Reproduce word for word the lines below from the one containing "Teocracia à brasileira" through the one containing "Estado e o ódio às mulheres", including both of those lines.
Segment Open
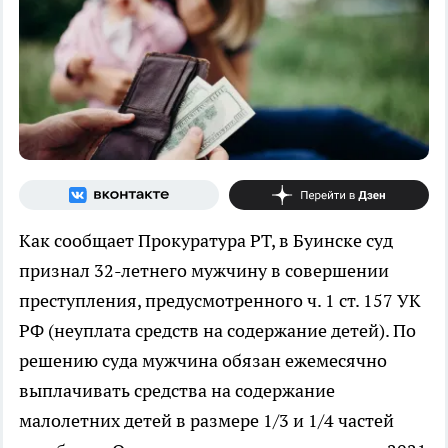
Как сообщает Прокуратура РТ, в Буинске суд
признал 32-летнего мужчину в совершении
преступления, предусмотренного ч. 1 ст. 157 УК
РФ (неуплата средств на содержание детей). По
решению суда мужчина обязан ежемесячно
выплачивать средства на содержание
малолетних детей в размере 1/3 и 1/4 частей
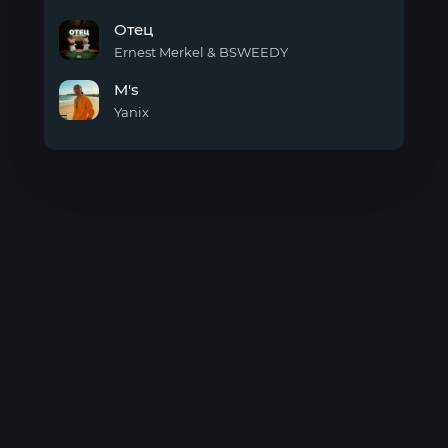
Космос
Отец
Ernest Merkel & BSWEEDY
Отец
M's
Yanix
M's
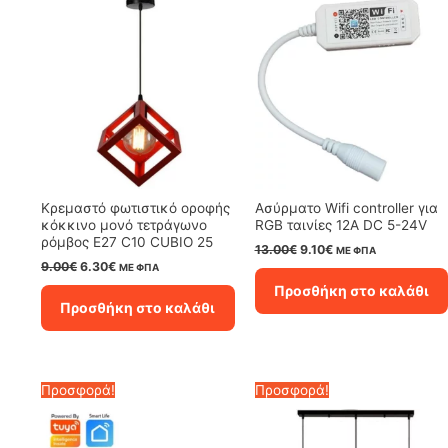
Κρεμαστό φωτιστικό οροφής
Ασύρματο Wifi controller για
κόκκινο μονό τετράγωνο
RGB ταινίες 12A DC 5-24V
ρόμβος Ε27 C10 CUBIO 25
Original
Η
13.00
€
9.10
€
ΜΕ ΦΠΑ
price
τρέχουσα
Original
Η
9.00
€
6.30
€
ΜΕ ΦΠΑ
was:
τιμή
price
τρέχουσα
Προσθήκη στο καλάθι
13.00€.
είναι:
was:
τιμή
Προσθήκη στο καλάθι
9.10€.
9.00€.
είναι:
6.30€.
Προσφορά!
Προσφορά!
Segment Closed
Segment Open
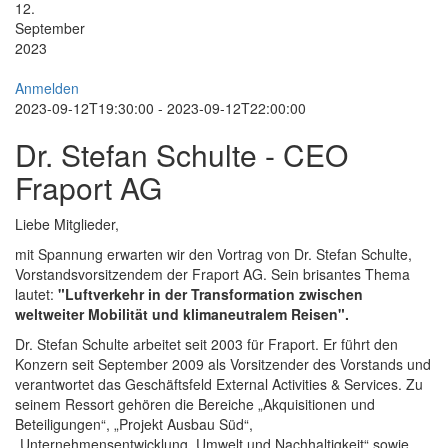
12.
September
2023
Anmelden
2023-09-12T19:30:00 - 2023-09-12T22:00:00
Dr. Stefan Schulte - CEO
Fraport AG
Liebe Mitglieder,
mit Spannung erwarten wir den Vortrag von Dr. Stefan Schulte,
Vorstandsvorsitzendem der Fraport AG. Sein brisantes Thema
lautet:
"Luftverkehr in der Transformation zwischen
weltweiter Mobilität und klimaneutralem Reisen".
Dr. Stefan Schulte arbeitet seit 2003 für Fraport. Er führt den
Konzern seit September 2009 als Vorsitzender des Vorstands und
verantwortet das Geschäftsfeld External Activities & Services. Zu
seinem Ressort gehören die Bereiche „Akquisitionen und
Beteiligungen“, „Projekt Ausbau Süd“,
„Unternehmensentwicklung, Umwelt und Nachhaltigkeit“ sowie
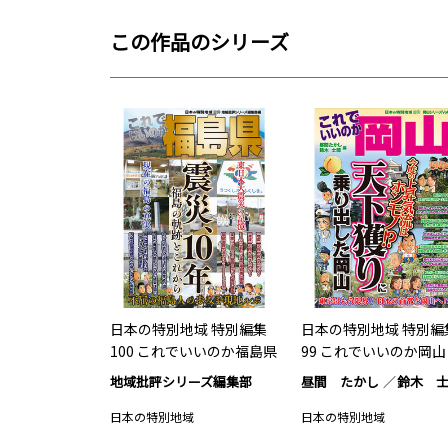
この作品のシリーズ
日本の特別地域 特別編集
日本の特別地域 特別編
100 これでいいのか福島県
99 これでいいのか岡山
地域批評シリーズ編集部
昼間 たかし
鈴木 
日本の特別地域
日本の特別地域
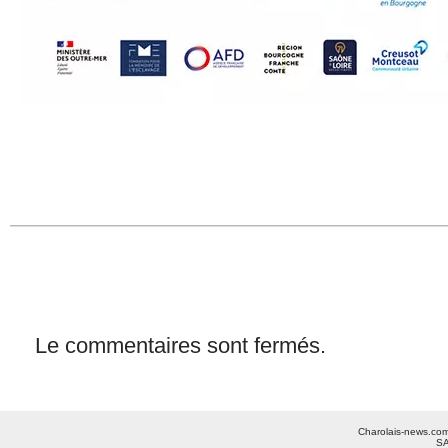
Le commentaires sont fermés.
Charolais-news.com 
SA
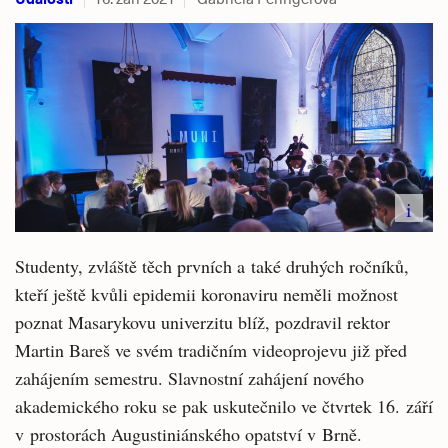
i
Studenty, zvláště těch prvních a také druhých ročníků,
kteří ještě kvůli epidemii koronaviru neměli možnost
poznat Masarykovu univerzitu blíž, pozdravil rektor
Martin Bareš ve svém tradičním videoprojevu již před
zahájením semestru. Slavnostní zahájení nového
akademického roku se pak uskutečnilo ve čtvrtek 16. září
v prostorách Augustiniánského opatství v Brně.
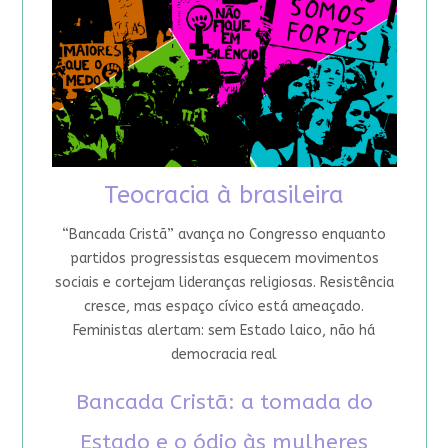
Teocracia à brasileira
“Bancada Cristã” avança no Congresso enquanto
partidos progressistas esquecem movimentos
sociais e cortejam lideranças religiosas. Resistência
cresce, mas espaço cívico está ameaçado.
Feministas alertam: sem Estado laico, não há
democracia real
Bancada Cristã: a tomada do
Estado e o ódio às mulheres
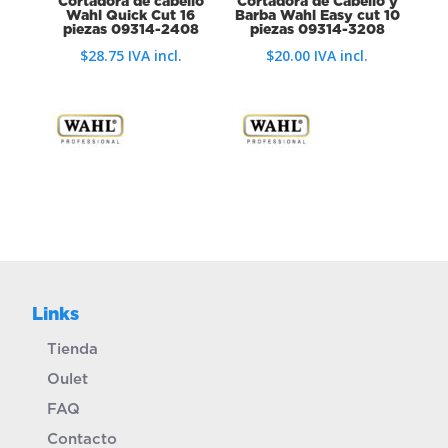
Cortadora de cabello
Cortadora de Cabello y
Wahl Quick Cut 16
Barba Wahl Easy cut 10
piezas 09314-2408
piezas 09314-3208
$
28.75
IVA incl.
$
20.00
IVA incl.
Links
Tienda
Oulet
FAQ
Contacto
Segment Closed
◆ **Solution**:
Teocracia à brasileira
“Bancada Cristã” avança no Congresso enquanto
partidos progressistas esquecem movimentos
sociais e cortejam lideranças religiosas. Resistência
cresce, mas espaço cívico está ameaçado.
Feministas alertam: sem Estado laico, não há
democracia real
Bancada Cristã: a tomada do
Estado e o ódio às mulheres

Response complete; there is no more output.